A
company offering experimental stem-cell treatments will carry out its
procedures in Mexico after the FDA warned that it would need approval to
operate in the U.S.
February 1, 2013
|
WIKIMEDIA, ID711
Six months after it was forced to stop treating patients in the United States, a controversial company offering unproven stem-cell treatments has told its customers they will now be sent to Mexico for the procedures, reported Nature.
Houston, Texas-based Celltex Therapeutics offers treatments in which stem cells are extracted from patients, cultured in the lab, and then re-injected to restore damaged tissue. It had been carrying out the procedures on US soil for a year when last September the Food and Drug Administration (FDA) advised the company that because the cells are more than “minimally manipulated,” federal approval is required to inject them into patients.
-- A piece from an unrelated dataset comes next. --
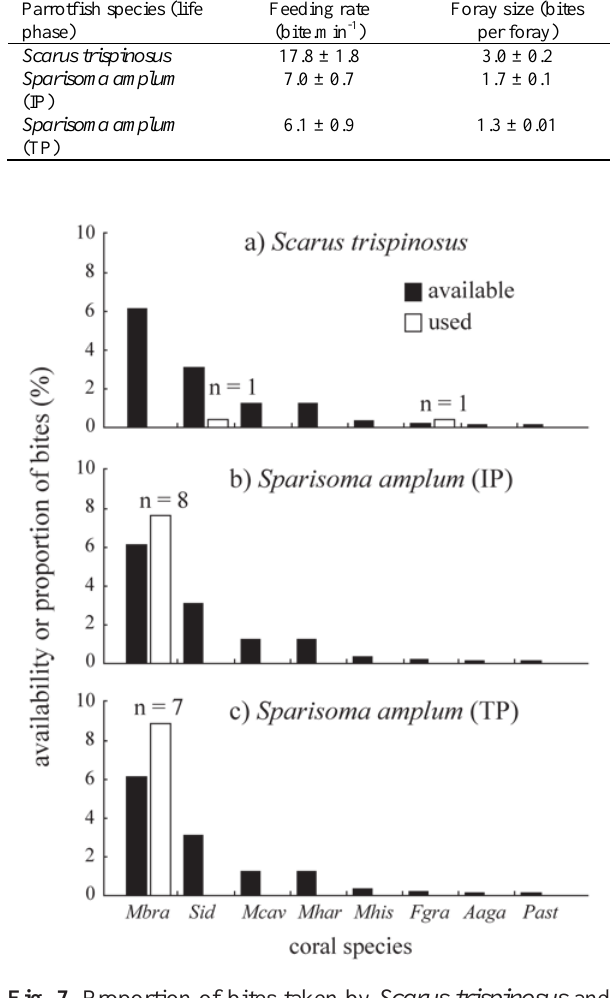
Fig. 7. Proportion of bites taken by Scarus trispinosus and Sparisoma amplum on live corals and availability (%) of dif- ferent coral species. Numbers above bars indicate the abso- lute number of bites taken on each coral species. Coral spe- cies: Mbra – Mussismilia braziliensis ; Sid – Siderastrea spp.; Mcav – Montastrea cavernosa ; Mhar – Mussismilia hartti ; Mhis – Mussismilia hispida ; Fgra – Favia gravida ; Aaga – Agaricia agaricites ; Past – Porites astreoides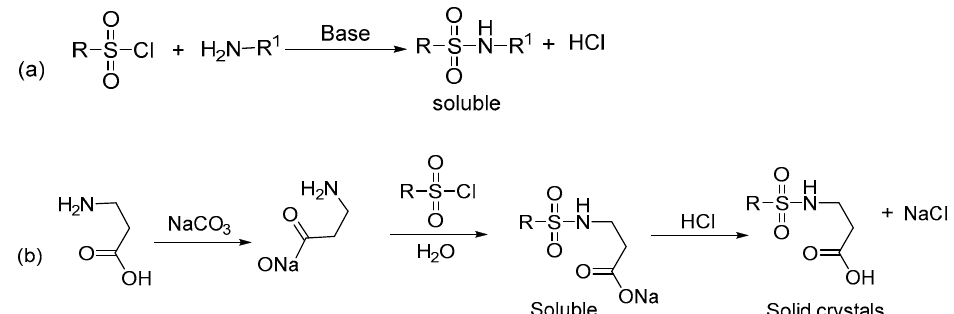
Figure 1. synthesis of sulfonamide using ( a ) direct and ( b ) indirect approaches. Figure 1. Synthesis of sulfonamide using ( a ) direct and ( b ) indirect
The FDA also told Celltex that it had failed to adequately address problems with its cell processing procedures identified during an April 2012 inspection of its cell bank in Sugar Land, Texas.
In response, the company stopped offering its stem-cell treatments to US patients. Celltex also got involved a legal dispute with RNL Bio, a Seoul, South Korea-based company that operated the Celltex cell bank, leaving customers without access to their cells. But in an email sent this week (January 25), Celltex reassured customers that their cells were safe and added that it will soon be offering treatments through doctors in Mexico. The email also said the company aims to begin an FDA-approved clinical trial in March 2013 to begin the approval process in the U.S., though because its culturing and banking technology was licensed from RNL Bio, there is some uncertainty about whether Celltex has the facilities and expertise to carry out the trial on its own.